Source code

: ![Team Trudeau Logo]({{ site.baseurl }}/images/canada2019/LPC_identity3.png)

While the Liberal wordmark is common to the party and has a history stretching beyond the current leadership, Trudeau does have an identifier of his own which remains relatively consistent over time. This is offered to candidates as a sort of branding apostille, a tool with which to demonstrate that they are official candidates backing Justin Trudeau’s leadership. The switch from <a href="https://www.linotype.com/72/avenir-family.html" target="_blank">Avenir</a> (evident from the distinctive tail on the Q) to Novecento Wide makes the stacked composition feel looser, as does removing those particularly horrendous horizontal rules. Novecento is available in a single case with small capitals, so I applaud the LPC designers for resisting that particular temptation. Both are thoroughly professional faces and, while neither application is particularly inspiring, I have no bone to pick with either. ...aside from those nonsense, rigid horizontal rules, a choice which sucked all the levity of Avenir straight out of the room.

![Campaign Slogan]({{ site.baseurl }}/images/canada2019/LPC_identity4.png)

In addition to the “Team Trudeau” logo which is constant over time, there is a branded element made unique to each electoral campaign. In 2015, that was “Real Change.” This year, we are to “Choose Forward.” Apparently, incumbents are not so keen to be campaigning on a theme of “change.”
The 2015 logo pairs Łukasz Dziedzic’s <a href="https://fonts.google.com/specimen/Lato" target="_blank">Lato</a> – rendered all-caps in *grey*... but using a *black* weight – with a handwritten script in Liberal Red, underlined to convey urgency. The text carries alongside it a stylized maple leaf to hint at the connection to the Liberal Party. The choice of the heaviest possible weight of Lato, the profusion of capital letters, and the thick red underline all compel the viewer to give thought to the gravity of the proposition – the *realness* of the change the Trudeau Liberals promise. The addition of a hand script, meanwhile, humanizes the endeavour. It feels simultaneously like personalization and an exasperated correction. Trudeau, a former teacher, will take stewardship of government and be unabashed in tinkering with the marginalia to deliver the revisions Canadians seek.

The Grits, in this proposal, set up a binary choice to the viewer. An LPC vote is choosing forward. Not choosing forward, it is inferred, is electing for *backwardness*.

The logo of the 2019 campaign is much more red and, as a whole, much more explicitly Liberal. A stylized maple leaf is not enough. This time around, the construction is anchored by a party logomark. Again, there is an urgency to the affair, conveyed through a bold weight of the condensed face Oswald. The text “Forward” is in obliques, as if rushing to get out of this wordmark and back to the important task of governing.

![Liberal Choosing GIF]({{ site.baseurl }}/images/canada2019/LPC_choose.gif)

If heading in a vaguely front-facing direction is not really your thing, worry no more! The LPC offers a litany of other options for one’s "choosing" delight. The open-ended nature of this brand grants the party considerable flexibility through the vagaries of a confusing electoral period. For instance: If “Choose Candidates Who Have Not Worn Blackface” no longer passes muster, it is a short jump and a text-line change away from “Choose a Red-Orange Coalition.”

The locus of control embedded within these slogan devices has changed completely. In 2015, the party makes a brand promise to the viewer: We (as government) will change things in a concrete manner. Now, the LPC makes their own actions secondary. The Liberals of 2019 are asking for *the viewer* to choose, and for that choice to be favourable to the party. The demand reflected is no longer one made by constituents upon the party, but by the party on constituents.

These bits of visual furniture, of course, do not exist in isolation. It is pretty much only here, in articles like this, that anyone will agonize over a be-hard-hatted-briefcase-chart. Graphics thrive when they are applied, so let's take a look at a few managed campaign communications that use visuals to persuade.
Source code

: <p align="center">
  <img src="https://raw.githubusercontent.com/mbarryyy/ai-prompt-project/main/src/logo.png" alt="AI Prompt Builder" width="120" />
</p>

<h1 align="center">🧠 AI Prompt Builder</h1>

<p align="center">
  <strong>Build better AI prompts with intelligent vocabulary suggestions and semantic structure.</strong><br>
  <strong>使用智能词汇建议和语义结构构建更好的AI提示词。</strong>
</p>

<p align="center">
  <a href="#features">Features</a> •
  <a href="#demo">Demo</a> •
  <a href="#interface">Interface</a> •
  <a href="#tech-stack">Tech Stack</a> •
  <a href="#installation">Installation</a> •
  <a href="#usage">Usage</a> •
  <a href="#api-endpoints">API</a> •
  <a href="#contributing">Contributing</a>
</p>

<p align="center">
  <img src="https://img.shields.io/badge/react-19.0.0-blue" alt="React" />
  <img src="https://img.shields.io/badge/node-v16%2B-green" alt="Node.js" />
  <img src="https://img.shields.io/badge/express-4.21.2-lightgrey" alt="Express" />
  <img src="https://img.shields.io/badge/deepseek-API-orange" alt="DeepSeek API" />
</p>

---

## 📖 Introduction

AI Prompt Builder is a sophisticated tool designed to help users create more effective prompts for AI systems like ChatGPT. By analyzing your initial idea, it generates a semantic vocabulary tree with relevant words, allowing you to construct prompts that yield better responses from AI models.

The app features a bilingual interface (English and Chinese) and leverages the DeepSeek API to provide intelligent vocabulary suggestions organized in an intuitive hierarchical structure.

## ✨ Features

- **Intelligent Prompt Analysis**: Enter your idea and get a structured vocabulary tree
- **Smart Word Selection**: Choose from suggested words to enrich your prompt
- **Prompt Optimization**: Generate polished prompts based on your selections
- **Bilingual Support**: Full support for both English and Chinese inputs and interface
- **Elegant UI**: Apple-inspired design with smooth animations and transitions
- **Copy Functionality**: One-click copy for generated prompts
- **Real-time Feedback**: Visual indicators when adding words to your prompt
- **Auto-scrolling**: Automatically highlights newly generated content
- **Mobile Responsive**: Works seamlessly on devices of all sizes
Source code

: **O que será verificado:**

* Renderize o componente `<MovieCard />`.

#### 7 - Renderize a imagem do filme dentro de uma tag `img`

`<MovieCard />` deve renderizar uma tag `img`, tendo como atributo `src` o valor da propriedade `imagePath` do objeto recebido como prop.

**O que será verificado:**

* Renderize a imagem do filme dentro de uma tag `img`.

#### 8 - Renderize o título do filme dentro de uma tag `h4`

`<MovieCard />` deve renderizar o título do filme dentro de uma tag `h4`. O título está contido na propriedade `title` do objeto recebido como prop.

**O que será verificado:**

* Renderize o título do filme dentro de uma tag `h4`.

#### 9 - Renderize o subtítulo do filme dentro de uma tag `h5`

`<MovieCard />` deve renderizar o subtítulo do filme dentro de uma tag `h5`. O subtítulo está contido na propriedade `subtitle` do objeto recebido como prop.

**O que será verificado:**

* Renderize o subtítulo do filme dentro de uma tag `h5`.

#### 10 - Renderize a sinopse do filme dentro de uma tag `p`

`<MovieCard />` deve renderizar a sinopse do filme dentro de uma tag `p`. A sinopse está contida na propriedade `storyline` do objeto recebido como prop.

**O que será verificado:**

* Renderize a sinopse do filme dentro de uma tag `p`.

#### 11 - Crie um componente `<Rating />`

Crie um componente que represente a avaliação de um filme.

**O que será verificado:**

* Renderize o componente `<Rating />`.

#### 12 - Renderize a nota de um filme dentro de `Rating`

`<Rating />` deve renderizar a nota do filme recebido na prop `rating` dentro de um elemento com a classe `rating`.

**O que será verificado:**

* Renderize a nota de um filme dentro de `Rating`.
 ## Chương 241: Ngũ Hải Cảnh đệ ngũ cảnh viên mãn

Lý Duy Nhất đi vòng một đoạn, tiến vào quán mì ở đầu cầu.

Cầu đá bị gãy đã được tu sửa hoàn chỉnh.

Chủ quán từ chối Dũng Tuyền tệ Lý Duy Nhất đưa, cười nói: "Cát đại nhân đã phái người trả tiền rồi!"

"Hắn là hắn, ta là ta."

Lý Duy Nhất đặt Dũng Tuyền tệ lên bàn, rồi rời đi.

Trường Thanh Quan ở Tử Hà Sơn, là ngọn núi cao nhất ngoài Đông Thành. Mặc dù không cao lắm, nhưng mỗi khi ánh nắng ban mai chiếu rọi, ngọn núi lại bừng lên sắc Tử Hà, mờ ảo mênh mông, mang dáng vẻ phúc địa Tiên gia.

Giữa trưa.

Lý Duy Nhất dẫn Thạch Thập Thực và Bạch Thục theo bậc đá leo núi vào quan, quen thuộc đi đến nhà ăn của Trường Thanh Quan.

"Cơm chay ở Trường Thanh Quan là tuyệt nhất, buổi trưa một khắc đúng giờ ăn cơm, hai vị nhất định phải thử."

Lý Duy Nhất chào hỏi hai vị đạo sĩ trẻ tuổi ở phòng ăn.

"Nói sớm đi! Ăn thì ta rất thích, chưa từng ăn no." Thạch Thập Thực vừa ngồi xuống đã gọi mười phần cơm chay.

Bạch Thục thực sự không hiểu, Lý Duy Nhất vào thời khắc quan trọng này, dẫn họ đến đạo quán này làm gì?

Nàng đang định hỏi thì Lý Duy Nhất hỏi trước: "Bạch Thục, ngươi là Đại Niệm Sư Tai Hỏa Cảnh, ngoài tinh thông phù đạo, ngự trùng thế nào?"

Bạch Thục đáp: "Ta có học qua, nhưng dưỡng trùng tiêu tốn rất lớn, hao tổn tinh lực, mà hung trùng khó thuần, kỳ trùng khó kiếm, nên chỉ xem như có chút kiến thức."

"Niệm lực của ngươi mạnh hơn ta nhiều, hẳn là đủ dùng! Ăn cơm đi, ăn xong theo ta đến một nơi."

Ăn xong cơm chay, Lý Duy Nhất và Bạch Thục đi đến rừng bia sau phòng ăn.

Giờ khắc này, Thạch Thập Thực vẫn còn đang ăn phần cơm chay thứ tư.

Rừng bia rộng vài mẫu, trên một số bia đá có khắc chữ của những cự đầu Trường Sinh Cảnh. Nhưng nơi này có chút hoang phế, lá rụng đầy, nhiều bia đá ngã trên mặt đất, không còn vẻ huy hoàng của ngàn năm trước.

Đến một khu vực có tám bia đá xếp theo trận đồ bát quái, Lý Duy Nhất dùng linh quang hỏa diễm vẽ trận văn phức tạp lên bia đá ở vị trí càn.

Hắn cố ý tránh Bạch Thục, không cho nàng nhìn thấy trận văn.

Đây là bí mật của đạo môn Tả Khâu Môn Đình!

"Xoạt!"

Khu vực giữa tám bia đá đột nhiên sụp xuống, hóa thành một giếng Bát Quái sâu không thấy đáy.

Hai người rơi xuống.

____

- [WHAT YOU HAVE TO DO]:
Gather each line in the entries that includes the string "subtítulo".

- [YOUR SOLUTION]:
#### 9 - Renderize o subtítulo do filme dentro de uma tag `h5`
`<MovieCard />` deve renderizar o subtítulo do filme dentro de uma tag `h5`. O subtítulo está contido na propriedade `subtitle` do objeto recebido como prop.
* Renderize o subtítulo do filme dentro de uma tag `h5`.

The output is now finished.